-- BEGIN --

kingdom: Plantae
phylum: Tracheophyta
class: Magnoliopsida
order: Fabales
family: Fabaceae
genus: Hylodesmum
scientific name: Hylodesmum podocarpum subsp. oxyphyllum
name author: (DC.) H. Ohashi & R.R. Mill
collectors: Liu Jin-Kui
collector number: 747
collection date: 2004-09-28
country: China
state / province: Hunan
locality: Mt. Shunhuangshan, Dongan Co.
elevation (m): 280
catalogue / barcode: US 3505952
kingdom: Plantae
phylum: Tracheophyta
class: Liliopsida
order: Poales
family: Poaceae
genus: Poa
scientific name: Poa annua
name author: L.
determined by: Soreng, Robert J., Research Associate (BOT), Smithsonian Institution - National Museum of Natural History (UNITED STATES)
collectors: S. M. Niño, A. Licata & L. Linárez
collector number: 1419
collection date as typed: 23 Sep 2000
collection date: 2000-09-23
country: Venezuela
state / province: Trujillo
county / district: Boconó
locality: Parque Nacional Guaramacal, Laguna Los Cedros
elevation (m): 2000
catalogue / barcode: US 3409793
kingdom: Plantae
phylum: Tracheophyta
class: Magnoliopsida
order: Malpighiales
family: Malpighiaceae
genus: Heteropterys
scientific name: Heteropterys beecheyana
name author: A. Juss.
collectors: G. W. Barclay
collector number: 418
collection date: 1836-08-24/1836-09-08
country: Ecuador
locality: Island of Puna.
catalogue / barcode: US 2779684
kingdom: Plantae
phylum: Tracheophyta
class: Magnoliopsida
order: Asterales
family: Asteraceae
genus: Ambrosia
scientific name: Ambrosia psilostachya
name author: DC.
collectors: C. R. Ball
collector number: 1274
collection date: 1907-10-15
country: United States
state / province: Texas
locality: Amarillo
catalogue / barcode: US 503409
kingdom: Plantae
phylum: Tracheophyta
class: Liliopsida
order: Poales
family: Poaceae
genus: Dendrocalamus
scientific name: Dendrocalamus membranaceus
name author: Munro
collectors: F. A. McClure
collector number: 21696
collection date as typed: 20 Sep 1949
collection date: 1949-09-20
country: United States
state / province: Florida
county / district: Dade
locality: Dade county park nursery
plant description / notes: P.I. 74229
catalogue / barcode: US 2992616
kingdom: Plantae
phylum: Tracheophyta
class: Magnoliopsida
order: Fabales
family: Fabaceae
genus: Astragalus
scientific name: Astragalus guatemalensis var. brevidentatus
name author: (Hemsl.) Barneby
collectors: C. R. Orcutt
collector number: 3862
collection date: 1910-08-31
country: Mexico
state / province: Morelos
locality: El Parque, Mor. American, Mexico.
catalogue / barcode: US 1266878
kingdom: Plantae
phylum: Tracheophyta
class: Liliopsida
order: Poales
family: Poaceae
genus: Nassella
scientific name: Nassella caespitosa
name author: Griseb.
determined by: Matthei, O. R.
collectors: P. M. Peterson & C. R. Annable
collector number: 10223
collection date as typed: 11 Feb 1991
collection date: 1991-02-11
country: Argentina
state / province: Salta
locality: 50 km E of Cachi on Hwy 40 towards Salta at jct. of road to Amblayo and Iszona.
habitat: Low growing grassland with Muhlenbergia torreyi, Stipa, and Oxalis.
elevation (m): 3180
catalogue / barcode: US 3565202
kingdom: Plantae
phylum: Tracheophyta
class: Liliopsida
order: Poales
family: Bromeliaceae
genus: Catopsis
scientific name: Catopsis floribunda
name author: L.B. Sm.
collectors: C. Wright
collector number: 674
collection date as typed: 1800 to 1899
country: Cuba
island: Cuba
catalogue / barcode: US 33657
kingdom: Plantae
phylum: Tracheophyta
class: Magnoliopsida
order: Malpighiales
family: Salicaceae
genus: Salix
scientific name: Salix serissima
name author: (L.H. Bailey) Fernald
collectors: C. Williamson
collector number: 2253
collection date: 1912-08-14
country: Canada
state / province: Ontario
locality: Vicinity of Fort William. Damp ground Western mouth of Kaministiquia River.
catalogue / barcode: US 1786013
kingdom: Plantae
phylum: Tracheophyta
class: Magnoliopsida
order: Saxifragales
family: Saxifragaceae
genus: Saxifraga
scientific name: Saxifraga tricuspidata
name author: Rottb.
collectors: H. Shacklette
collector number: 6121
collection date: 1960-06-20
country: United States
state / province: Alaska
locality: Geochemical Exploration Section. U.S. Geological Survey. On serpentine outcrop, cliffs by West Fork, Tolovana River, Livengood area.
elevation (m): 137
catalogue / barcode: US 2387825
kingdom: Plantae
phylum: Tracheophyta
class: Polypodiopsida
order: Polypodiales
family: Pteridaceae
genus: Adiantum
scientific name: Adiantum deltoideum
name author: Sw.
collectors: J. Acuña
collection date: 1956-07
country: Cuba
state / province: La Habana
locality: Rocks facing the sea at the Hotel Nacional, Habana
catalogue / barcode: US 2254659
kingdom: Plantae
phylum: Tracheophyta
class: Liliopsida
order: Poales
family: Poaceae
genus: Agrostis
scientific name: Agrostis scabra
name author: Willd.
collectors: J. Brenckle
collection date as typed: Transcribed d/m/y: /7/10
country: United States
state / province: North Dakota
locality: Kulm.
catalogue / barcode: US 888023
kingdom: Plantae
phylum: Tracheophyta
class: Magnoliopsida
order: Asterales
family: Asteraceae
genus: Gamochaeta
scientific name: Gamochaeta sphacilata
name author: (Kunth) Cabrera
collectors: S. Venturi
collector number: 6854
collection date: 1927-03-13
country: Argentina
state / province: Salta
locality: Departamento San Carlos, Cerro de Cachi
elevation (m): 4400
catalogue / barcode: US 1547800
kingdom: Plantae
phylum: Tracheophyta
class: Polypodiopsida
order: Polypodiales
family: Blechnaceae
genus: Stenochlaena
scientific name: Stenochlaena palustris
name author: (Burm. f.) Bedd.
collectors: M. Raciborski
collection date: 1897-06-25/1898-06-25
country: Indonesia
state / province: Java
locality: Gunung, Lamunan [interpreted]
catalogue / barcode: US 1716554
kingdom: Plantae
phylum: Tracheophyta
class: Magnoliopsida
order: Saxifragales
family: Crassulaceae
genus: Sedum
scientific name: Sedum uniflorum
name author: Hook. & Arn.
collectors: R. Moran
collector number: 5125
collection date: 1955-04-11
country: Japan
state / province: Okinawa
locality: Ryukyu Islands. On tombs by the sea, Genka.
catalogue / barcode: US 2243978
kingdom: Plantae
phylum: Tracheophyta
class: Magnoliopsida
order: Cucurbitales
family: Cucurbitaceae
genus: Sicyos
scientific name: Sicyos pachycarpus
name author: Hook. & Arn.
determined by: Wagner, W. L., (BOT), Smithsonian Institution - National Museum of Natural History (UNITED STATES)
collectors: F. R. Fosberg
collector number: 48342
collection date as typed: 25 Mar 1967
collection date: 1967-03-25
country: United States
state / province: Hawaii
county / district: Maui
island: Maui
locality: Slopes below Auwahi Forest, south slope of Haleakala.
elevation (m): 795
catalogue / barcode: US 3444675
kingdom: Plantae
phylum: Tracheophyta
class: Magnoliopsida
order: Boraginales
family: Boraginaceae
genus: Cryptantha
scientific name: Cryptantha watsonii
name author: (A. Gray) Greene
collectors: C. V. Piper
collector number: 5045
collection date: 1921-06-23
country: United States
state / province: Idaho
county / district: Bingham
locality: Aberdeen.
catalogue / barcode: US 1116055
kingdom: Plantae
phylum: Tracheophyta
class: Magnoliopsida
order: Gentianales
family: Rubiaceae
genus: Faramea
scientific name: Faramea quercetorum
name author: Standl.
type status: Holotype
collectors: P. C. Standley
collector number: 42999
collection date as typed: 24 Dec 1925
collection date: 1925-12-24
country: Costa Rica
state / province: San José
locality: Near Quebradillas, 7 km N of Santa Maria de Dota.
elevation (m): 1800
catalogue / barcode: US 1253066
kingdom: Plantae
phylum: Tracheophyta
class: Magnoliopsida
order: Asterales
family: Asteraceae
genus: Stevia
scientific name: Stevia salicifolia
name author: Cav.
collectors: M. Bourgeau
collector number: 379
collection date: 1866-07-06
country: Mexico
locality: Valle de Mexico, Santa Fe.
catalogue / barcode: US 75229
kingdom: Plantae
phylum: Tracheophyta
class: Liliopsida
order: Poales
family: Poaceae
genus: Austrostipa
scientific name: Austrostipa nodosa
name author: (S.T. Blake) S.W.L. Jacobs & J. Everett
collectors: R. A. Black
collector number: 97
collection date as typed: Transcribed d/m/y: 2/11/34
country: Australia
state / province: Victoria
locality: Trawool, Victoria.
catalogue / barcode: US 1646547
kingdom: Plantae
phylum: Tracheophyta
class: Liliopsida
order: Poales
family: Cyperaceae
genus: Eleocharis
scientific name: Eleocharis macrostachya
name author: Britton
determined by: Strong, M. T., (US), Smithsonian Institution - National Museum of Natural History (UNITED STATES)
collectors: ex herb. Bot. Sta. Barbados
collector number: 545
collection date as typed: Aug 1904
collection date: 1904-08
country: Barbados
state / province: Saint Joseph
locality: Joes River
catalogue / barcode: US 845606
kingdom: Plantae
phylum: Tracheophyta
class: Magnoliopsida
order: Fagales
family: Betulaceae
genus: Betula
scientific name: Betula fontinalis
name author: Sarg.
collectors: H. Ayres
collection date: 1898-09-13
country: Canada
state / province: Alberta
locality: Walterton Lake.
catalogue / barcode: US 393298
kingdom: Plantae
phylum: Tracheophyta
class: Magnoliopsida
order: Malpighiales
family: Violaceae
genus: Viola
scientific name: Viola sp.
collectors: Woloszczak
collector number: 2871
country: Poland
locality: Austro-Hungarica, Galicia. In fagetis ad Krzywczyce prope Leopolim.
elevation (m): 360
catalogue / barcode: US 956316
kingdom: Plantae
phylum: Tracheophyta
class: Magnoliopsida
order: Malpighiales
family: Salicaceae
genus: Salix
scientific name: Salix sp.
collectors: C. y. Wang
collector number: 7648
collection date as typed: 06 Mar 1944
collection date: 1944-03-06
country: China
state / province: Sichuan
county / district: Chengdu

-- END --

TASK DIRECTIONS » Can you convert the lines into a Markdown table with the columns No. and Line, leaving out blank lines? Begin at the first line of the records and stop after the line that has "collector number: 1419", including it.

SOLUTION BELOW »
| No. | Line |
|---|---|
| 1 | kingdom: Plantae |
| 2 | phylum: Tracheophyta |
| 3 | class: Magnoliopsida |
| 4 | order: Fabales |
| 5 | family: Fabaceae |
| 6 | genus: Hylodesmum |
| 7 | scientific name: Hylodesmum podocarpum subsp. oxyphyllum |
| 8 | name author: (DC.) H. Ohashi & R.R. Mill |
| 9 | collectors: Liu Jin-Kui |
| 10 | collector number: 747 |
| 11 | collection date: 2004-09-28 |
| 12 | country: China |
| 13 | state / province: Hunan |
| 14 | locality: Mt. Shunhuangshan, Dongan Co. |
| 15 | elevation (m): 280 |
| 16 | catalogue / barcode: US 3505952 |
| 17 | kingdom: Plantae |
| 18 | phylum: Tracheophyta |
| 19 | class: Liliopsida |
| 20 | order: Poales |
| 21 | family: Poaceae |
| 22 | genus: Poa |
| 23 | scientific name: Poa annua |
| 24 | name author: L. |
| 25 | determined by: Soreng, Robert J., Research Associate (BOT), Smithsonian Institution - National Museum of Natural History (UNITED STATES) |
| 26 | collectors: S. M. Niño, A. Licata & L. Linárez |
| 27 | collector number: 1419 |